- Mike Rutledge Staff Writer
With the significant South Hamilton Crossing highway project well underway after more than a century of discussions, the Butler County seat now is talking about North Hamilton Crossing.
That project, in its infancy, would construct a bridge over the Great Miami River somewhere in the area of where NW Washington Boulevard, North B Street and West Elkton Road draw closely together.
A major benefit would be to help ease traffic on B Street and other areas near the proposed Spooky Nook Sports at Champion Mill mega sports complex, not far south of there, on the west side of the river.
One possibility that has been contemplated: Linking Northwest Boulevard eastward to Hampshire Drive, which is about a mile east of where High Street intersects with Ohio 4.
City Manager Joshua Smith recently met with Butler County Engineer Greg Wilkens to start discussing the most preliminary issues surrounding the proposed project. Smith listed three of the top issues:
- What exactly is the outcome we want as a region?
- Who are the key stakeholders who need to be involved from the very beginning?
- How do we determine two or three different routes so we can begin an initial vetting process with the public?
“We understand that due to the river and number of trains that travel Hamilton daily, we need to be proactive in identifying ways to get the traveling public safely and efficiently through our city,” Smith said. “South Hamilton Crossing took over 100 years from concept to construction and we need to move more quickly regarding a northern crossing.”

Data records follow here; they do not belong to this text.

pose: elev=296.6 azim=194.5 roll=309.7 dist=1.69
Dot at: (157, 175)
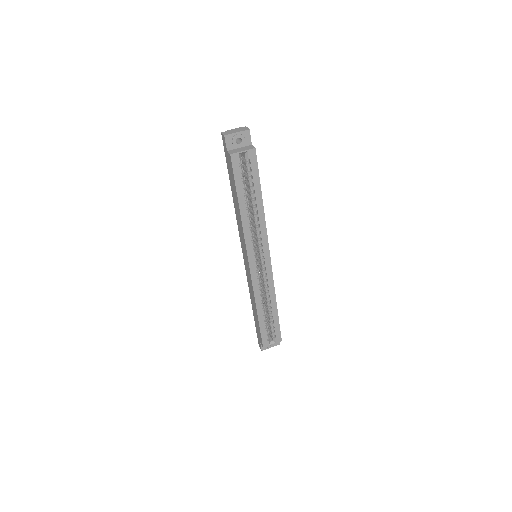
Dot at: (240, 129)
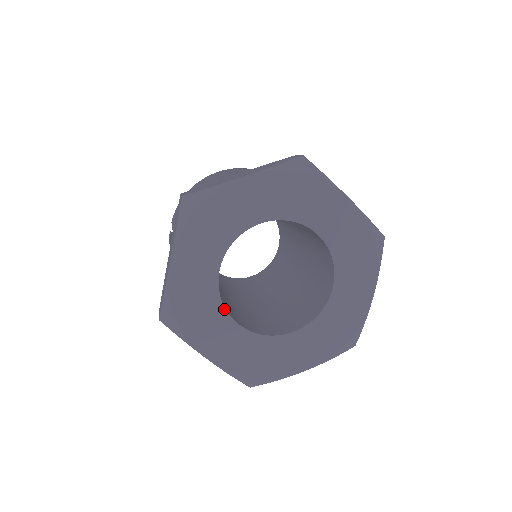
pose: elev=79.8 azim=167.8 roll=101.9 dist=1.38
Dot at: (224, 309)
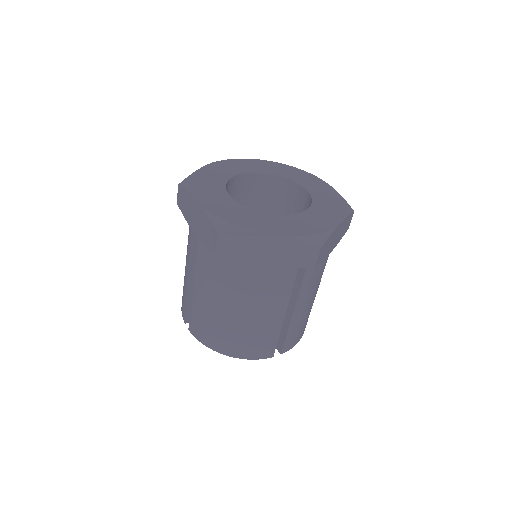
Dot at: (253, 211)
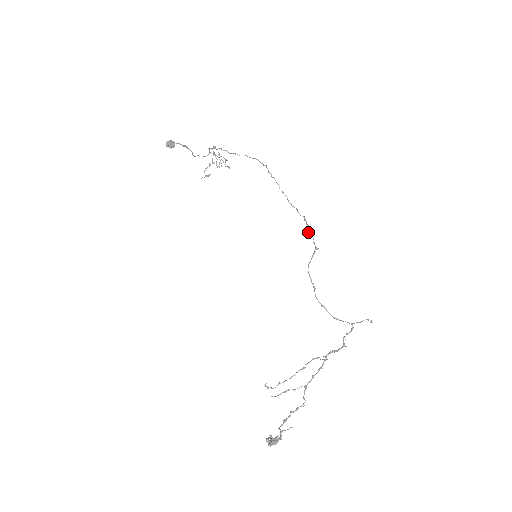
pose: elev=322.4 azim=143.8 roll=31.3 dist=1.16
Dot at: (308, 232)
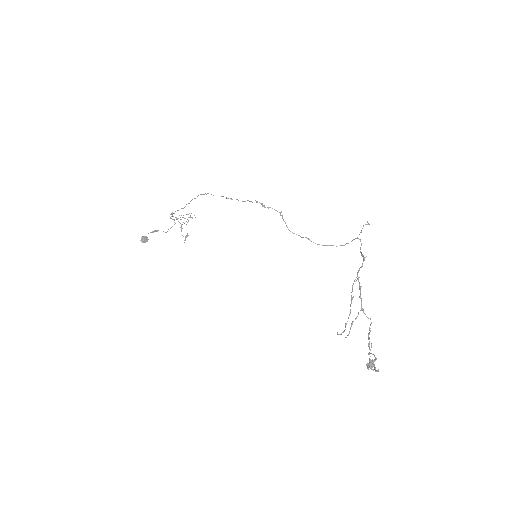
Dot at: occluded
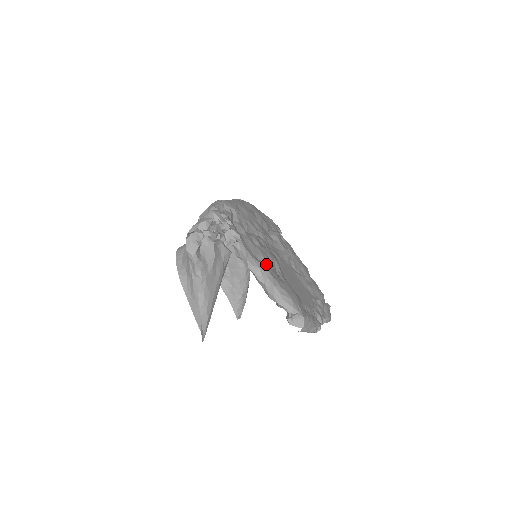
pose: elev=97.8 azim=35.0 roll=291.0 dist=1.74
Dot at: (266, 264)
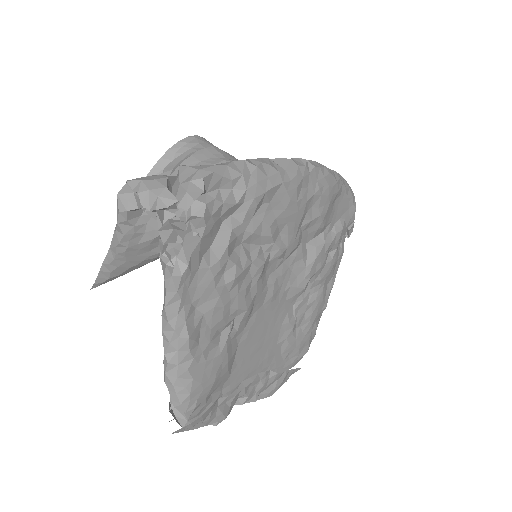
Dot at: (208, 320)
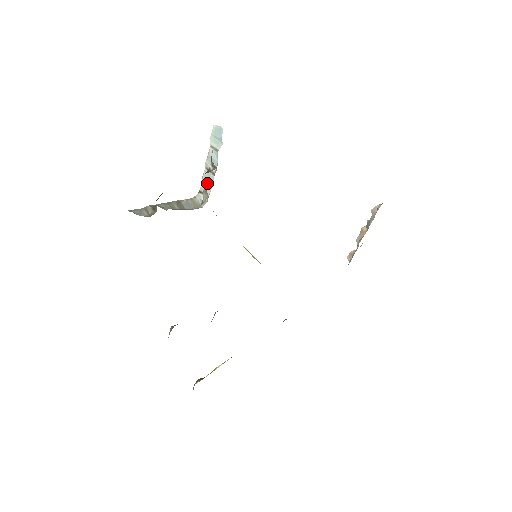
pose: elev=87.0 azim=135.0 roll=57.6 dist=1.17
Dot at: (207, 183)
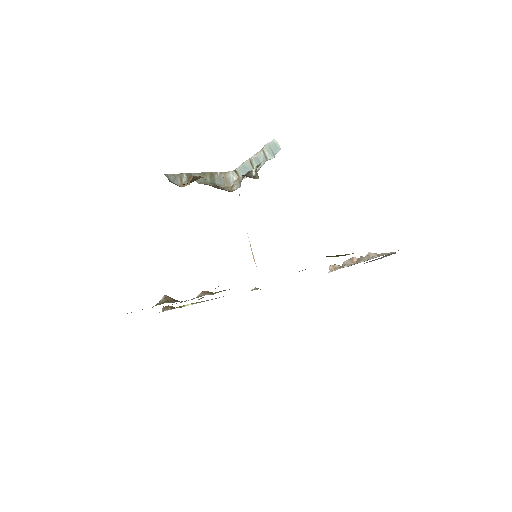
Dot at: (245, 170)
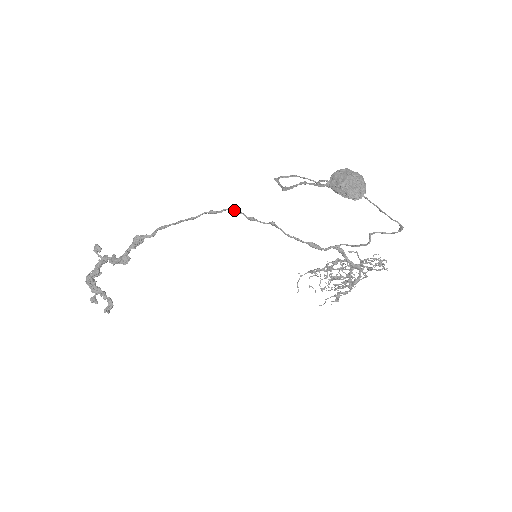
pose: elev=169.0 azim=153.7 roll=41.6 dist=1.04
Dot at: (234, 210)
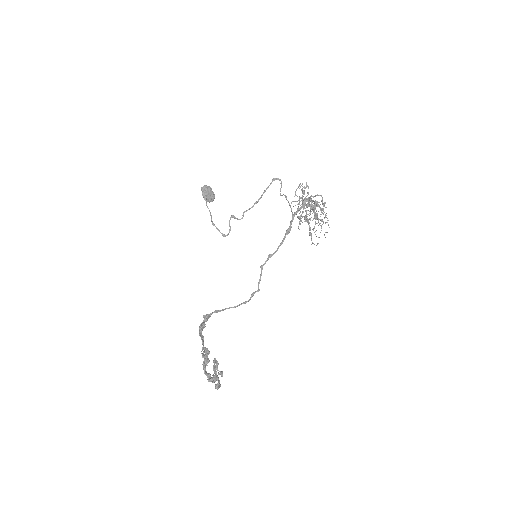
Dot at: (259, 281)
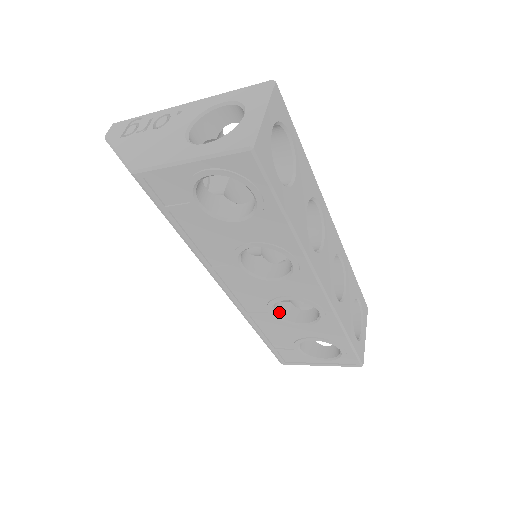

The project could be more than a decade from completion, predicted Dale Schwieterman, deputy engineer at the Butler County Engineer’s Office.
Much of the project is undetermined, Smith emphasized. But in general, “We are studying various routes but I would say generally just north of the Black Street Bridge/North B St over to around where our power plant is located,” he said.

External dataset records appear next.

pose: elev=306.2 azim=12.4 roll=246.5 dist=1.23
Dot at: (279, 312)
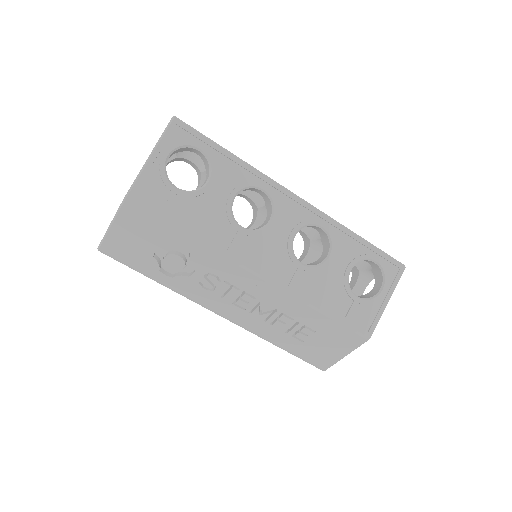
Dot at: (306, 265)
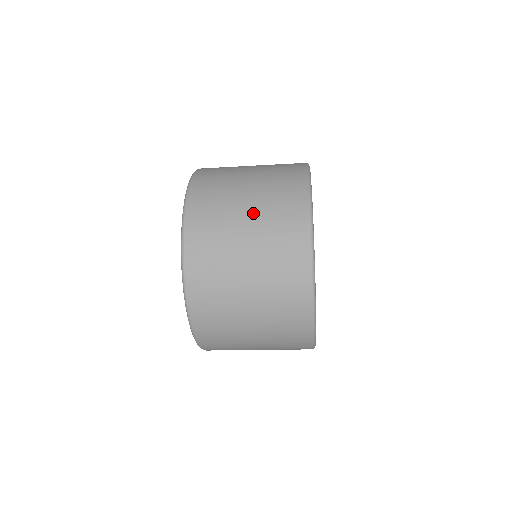
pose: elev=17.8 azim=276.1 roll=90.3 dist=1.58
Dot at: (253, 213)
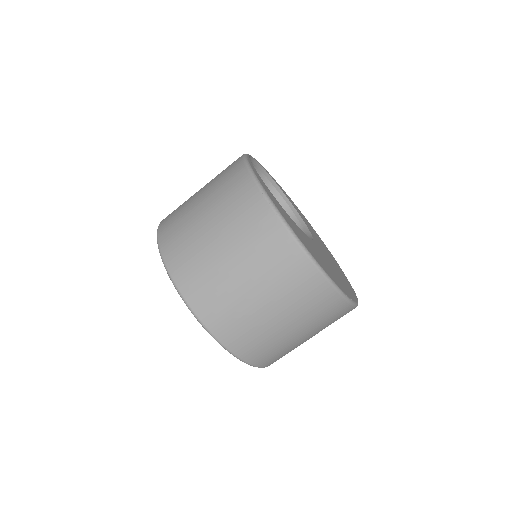
Dot at: occluded
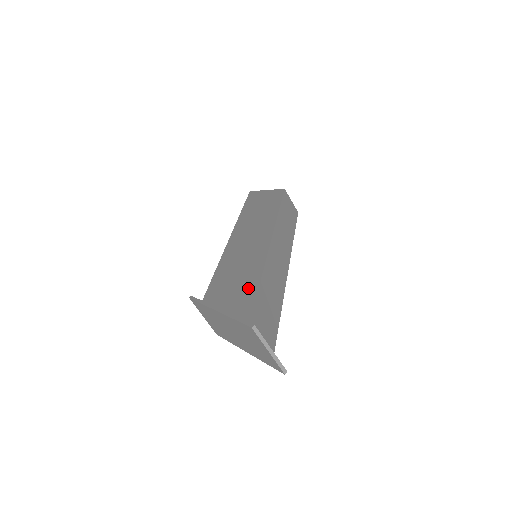
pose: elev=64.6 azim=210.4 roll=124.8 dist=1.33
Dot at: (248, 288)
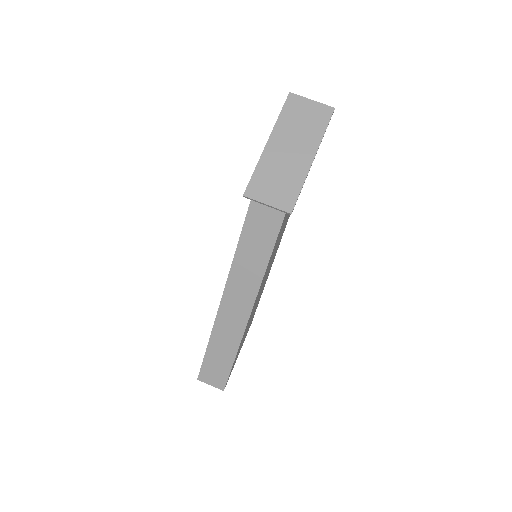
Dot at: occluded
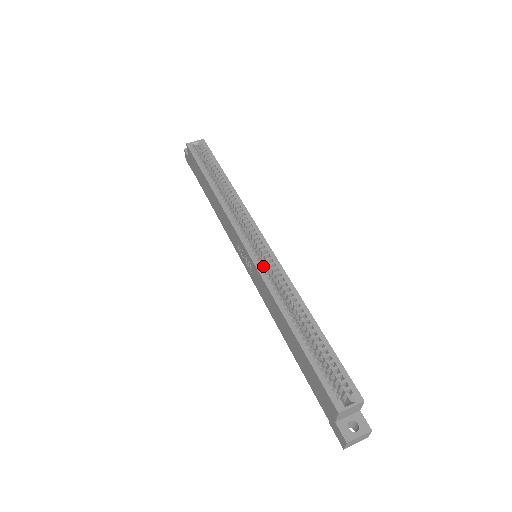
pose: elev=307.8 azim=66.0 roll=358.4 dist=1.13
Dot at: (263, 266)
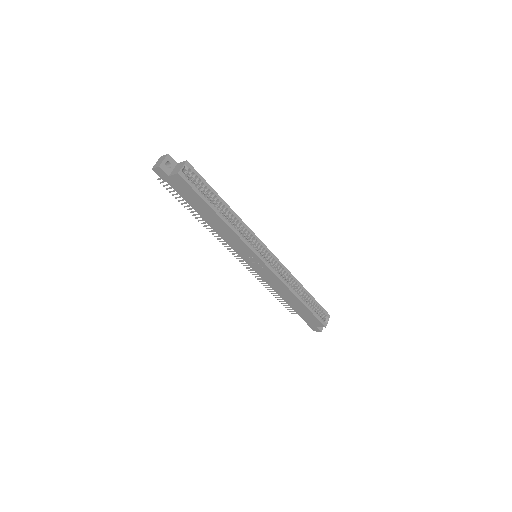
Dot at: occluded
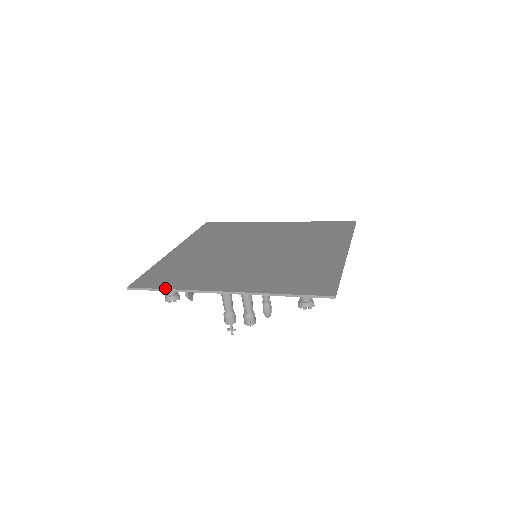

“The Bonham Farm is north of this area and we don’t have their permission to place infrastructure there, so we are analyzing multiple routes that will avoid their farm,” Smith said.

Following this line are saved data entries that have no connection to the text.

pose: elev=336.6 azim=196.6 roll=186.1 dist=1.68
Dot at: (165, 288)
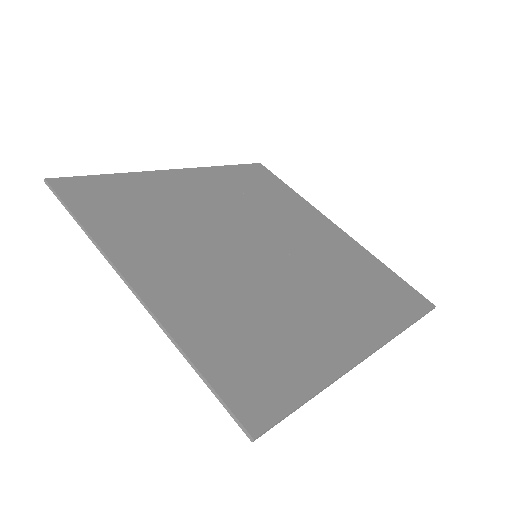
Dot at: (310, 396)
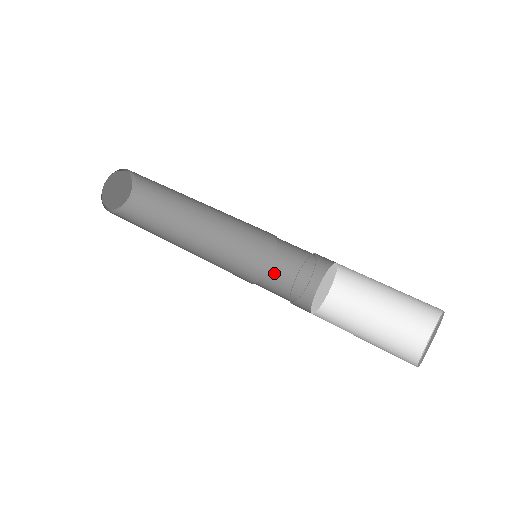
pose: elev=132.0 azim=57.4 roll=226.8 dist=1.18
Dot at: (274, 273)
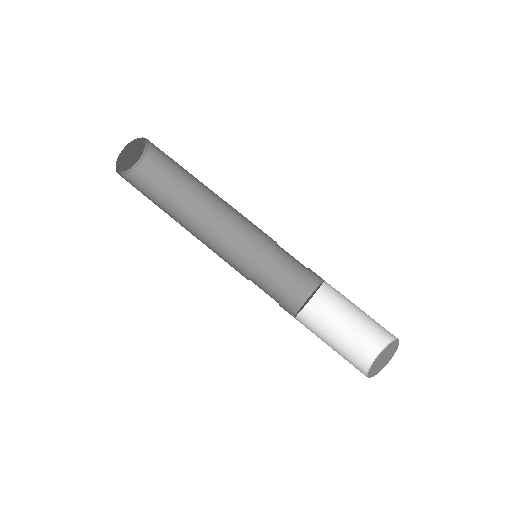
Dot at: (264, 273)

In January, Hamilton’s transportation and traffic engineer, Kris Butterfield, said one long-term solution — which wouldn’t be cheap — would be to extend Washington Boulevard from West Elkton Road across a new bridge spanning the Great Miami River, and tie back into Ohio 129, perhaps at Hampshire Drive (east of Fair Avenue), as a way to ease heavy traffic on High and Main streets.
“If we had a location and funding in place today, it would take five or 10 years, probably, starting from ground zero, to build something — and that would be knowing everything,” Schwieterman said.
Without a route in place, the project would take longer because of the need to buy properties and conduct the required environmental studies, he said.
“The whole process is quite lengthy…. There’s a lot of things that can put up road bumps, or even road blocks, on some of these projects,” Schwieterman said.